PROMPT :: Will you return the part of the post about companions starting with "Yes, but I'm" and going on through "first, for example.", unchanged?

TEXT ::
** Start **

With Minthara, this wasn't the case. The only way to get her was to be evil (well, "not good") which I don't want. For me, that was missing content which I was never going to experience. I don't think the value added in making the Evil Playthrough unique is worth the value lost in all other playthroughs. Companions are simply too valuable for this.
Yes, but I'm not convinced any of that is a good thing. I get the value of individual playthroughs not being identical. Remnant does this by randomly rolling only SOME of its full body of content with each campaign. I'm just not convinced that consquences on this scale are a good thing. I would prefer to have one enjoyable playthrough over two sub-par ones.
To go back to Remnant for a second - that game gets around that issue via persistence. The player is expected to go through dozens of full runs, but retains all items acquired. I could help the Custodian pilot N'erud, or I can destroy the entire world. One is good, one is bad, but I get to keep the rewards for each in subsequent playthroughs. I don't get to keep Minthara on my second run of Baldur's Gate just because I helped her raid the Grove in the first, for example.
And I would support that, for the exact same reason. Again - I can convince Leizel to become a Mindflayer, but I can't convince Kharlak to stick around with me in an evil run? I'm not opposed to companions leaving the party when the player does something they find reprehensible, but I would like for the player to be given a skill-check to prevent that.

** End **

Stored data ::
** Start **

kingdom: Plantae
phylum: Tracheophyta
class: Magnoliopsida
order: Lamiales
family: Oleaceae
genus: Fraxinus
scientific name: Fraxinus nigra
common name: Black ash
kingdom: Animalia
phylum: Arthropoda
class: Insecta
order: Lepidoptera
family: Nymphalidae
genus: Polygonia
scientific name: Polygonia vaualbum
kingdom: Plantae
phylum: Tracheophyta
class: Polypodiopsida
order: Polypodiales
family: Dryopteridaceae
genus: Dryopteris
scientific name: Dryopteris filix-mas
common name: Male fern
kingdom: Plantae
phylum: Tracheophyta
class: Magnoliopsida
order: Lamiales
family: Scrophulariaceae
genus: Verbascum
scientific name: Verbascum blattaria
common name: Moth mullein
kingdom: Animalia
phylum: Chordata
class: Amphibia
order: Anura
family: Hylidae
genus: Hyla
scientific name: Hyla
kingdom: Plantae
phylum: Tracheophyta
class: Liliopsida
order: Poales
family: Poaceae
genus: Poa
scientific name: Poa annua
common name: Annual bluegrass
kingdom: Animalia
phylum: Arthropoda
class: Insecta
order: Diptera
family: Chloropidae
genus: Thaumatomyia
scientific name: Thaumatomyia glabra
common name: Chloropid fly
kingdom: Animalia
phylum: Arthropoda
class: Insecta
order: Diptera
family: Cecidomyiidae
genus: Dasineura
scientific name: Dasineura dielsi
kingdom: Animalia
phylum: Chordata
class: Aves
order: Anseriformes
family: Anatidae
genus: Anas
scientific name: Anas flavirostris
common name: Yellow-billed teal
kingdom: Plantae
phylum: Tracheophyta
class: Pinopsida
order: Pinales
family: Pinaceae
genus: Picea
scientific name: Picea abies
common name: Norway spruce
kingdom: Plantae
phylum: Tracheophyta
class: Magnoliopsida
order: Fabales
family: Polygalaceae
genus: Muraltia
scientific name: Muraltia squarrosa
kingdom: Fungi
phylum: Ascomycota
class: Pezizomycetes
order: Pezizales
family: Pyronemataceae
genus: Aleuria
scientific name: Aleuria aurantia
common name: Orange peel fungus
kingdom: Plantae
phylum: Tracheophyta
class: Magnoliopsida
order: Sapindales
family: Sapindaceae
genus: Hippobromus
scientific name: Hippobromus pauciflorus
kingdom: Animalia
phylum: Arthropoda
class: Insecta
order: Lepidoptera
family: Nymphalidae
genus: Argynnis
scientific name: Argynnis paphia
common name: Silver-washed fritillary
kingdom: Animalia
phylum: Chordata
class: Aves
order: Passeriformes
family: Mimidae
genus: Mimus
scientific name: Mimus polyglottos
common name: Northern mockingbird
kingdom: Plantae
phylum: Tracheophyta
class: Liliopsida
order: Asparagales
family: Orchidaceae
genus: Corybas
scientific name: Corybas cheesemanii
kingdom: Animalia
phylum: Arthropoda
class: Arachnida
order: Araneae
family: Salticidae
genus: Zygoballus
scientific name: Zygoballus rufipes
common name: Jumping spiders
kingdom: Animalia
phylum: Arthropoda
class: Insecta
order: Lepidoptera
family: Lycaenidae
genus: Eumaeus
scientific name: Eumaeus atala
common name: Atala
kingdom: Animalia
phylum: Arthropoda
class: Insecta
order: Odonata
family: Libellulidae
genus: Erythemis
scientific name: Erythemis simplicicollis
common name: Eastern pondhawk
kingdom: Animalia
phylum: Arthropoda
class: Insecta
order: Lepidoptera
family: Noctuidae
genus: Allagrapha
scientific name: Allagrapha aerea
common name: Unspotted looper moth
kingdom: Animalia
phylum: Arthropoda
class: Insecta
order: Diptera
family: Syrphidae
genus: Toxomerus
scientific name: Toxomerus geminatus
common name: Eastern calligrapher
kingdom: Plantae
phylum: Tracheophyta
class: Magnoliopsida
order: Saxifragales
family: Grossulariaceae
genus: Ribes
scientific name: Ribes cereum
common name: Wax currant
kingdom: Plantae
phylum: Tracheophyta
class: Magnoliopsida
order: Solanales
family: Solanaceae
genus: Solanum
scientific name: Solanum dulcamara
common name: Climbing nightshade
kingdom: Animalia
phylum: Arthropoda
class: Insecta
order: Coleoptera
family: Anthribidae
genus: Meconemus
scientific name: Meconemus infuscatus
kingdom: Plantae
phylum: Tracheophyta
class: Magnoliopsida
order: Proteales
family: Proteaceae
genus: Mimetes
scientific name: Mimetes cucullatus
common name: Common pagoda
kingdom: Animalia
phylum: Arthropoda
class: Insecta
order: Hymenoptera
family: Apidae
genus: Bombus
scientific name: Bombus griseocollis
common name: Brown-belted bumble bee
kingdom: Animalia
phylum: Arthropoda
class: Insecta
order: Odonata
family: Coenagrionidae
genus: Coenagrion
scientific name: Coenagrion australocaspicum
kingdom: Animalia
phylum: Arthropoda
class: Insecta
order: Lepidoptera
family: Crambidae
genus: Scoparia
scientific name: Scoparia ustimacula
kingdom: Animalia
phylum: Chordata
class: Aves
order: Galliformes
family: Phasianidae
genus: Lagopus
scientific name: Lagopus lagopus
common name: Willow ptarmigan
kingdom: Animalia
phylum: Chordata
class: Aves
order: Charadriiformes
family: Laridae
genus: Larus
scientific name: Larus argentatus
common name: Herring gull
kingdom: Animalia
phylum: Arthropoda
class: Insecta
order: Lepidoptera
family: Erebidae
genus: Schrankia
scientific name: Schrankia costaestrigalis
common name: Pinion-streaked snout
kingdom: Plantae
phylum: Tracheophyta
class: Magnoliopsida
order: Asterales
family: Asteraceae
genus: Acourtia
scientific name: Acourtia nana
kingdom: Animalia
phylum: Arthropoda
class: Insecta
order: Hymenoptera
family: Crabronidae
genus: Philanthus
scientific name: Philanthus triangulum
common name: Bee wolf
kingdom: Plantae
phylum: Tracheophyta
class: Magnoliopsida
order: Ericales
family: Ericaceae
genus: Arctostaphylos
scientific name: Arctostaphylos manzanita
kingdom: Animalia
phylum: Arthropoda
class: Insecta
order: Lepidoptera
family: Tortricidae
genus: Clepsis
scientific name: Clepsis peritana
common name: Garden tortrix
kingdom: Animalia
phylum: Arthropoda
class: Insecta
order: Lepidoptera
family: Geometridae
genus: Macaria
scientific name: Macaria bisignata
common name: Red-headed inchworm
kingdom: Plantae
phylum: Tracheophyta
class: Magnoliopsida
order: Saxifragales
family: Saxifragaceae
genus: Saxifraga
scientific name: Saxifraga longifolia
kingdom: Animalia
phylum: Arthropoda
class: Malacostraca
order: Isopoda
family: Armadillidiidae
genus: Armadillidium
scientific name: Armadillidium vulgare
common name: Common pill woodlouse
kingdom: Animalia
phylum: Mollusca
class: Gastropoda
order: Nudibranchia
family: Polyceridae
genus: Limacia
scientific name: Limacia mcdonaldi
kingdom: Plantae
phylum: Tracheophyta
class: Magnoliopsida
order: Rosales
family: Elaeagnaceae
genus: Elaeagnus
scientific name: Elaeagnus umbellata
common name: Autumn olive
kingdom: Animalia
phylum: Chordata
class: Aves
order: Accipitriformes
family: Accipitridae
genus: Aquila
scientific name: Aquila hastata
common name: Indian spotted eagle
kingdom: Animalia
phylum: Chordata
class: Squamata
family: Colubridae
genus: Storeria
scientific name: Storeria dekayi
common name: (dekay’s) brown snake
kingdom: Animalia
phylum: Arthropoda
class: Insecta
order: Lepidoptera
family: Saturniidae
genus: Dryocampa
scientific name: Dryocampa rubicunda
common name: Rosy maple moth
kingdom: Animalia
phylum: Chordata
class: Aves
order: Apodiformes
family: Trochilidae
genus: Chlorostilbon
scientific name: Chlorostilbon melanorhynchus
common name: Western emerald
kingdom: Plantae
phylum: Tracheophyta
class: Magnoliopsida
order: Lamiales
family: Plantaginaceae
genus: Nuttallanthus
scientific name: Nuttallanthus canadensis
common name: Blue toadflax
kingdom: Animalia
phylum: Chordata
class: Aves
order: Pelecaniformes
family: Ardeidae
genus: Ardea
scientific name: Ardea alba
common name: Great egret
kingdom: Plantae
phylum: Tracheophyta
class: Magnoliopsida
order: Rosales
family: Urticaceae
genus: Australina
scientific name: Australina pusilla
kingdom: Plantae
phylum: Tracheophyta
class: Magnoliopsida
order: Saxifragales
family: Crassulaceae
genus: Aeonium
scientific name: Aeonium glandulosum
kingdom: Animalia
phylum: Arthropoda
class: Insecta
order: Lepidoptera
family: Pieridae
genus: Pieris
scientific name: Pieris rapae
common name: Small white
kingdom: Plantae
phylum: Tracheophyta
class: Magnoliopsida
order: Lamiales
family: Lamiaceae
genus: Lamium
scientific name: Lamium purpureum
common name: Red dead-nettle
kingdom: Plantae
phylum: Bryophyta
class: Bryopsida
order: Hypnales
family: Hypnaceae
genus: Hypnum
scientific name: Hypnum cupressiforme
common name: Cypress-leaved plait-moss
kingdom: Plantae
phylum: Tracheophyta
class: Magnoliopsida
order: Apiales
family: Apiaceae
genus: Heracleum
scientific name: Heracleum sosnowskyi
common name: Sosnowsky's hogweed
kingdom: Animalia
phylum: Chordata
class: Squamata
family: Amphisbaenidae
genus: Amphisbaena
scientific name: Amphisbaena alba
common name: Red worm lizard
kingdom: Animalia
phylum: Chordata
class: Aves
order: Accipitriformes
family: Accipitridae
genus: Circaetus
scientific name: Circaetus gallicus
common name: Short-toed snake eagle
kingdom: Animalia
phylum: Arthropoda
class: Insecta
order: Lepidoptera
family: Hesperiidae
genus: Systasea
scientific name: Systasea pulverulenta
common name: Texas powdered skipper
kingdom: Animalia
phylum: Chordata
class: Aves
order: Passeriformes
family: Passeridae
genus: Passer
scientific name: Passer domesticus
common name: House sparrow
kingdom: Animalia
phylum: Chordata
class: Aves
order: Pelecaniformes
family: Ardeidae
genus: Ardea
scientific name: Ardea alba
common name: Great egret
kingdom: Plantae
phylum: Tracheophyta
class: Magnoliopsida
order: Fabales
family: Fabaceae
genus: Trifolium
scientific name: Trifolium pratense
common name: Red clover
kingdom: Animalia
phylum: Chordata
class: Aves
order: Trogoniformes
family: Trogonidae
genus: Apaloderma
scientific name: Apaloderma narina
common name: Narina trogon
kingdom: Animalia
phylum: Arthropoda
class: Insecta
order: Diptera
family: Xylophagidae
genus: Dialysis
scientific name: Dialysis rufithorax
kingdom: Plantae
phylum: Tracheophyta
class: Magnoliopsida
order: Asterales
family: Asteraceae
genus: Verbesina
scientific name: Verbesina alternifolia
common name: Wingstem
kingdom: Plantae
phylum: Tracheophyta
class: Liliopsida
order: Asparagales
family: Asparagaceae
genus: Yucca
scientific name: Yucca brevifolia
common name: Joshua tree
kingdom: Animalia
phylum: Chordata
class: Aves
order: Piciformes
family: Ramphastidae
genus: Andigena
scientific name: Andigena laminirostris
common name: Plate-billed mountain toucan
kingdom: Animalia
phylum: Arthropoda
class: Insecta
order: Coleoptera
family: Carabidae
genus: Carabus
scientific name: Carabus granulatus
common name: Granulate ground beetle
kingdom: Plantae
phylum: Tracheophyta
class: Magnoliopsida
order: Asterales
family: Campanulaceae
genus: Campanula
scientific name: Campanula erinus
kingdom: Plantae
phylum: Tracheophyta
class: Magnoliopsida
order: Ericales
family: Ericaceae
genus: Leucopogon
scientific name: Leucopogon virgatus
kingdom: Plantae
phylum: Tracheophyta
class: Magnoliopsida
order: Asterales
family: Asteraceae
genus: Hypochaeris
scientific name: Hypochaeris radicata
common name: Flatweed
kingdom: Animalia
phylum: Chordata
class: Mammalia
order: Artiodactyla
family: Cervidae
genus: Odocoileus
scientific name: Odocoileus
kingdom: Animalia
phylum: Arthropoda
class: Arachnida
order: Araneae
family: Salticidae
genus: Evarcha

** End **

SOLUTION ::
Yes, but I'm not convinced any of that is a good thing. I get the value of individual playthroughs not being identical. Remnant does this by randomly rolling only SOME of its full body of content with each campaign. I'm just not convinced that consquences on this scale are a good thing. I would prefer to have one enjoyable playthrough over two sub-par ones.
To go back to Remnant for a second - that game gets around that issue via persistence. The player is expected to go through dozens of full runs, but retains all items acquired. I could help the Custodian pilot N'erud, or I can destroy the entire world. One is good, one is bad, but I get to keep the rewards for each in subsequent playthroughs. I don't get to keep Minthara on my second run of Baldur's Gate just because I helped her raid the Grove in the first, for example.